With the blockchain fundamentals established, Chapter 35 will explore decentralized prediction market protocols in depth. We will examine the architectures of Augur, Polymarket, and Gnosis/Omen; understand their market making mechanisms (LMSR on-chain, order books, AMMs); explore the oracle problem and decentralized resolution; and build Python tools for interacting with these protocols. The knowledge from this chapter---smart contracts, web3.py, token standards, and L2 networks---forms the foundation for everything that follows.

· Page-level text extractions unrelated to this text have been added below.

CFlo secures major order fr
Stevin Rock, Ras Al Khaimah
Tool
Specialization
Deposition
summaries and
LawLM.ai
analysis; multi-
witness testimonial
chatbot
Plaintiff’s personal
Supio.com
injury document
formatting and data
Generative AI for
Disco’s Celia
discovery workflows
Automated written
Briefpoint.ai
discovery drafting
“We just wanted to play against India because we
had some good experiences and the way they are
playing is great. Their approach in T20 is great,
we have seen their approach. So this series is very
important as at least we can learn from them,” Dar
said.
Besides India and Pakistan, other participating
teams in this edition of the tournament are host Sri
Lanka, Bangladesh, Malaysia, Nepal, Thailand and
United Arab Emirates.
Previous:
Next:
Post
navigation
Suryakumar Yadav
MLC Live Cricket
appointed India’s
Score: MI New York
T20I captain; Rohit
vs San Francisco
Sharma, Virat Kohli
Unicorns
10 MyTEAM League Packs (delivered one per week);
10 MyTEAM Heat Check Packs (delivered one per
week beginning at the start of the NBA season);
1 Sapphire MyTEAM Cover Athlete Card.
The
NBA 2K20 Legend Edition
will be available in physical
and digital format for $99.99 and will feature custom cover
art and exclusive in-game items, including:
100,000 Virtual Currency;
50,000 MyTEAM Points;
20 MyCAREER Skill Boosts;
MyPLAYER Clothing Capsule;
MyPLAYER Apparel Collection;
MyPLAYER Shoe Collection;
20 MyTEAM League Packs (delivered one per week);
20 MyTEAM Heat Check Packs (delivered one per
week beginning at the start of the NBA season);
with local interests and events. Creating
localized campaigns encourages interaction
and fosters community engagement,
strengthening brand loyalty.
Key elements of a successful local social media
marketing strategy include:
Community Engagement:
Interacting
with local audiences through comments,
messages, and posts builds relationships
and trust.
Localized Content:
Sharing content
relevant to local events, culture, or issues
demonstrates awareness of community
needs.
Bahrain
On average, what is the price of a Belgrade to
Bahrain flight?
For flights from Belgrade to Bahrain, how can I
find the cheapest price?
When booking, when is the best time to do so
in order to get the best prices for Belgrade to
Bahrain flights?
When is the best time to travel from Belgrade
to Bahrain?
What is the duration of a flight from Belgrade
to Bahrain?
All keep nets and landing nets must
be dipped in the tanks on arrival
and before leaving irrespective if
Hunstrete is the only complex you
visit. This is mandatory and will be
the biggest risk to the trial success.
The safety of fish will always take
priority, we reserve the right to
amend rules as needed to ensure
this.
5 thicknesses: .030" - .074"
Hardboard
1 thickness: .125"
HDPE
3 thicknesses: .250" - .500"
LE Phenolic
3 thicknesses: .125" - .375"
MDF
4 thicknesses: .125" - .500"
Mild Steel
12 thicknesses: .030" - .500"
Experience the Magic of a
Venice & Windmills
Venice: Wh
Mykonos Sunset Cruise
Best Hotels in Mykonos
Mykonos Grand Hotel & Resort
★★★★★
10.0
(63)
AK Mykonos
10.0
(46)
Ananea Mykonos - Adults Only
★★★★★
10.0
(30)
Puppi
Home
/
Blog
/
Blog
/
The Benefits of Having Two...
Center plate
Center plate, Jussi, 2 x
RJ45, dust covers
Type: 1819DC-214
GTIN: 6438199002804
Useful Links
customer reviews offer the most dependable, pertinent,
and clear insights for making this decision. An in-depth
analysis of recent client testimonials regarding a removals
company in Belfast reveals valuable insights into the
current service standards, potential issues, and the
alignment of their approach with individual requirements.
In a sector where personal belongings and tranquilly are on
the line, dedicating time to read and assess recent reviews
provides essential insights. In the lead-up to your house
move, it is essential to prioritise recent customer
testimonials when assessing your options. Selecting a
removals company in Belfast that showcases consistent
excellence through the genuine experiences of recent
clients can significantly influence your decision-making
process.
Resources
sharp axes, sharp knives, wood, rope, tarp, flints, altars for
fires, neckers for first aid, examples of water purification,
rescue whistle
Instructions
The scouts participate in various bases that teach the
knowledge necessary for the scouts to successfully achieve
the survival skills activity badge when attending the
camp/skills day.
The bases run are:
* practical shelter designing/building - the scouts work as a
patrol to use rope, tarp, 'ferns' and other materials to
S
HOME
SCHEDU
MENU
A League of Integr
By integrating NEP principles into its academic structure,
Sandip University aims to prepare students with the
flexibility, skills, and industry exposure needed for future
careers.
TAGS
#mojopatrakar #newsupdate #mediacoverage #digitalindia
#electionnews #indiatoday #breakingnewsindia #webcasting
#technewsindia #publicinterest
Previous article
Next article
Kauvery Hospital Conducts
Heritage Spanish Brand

In Chapter 36, we will build a complete on-chain trading bot that monitors markets, identifies opportunities, and executes trades programmatically. The transaction management and security patterns from this chapter will be essential for that implementation.


References

  1. Buterin, V. (2014). A Next-Generation Smart Contract and Decentralized Application Platform. Ethereum Whitepaper.
  2. Wood, G. (2014). Ethereum: A Secure Decentralised Generalised Transaction Ledger. Ethereum Yellow Paper.
  3. Szabo, N. (1994). Smart Contracts. Unpublished manuscript.
  4. Nakamoto, S. (2008). Bitcoin: A Peer-to-Peer Electronic Cash System.
  5. OpenZeppelin. Contracts Documentation. https://docs.openzeppelin.com/contracts/
  6. web3.py Documentation. https://web3py.readthedocs.io/
  7. Ethereum Foundation. Ethereum Development Documentation. https://ethereum.org/developers/
  8. Peterson, J., Krug, J., Zoltu, M., Williams, A. K., & Alexander, S. (2019). Augur: a Decentralized Oracle and Prediction Market Platform. arXiv:1501.01042v2.
  9. Auer, R. (2019). Beyond the doomsday economics of proof-of-work in cryptocurrencies. BIS Working Papers, No. 765.
  10. Daian, P., Goldfeder, S., Kell, T., Li, Y., Zhao, X., Bentov, I., Breidenbach, L., & Juels, A. (2020). Flash Boys 2.0: Frontrunning in Decentralized Exchanges, Miner Extractable Value, and Consensus Instability. IEEE S&P 2020.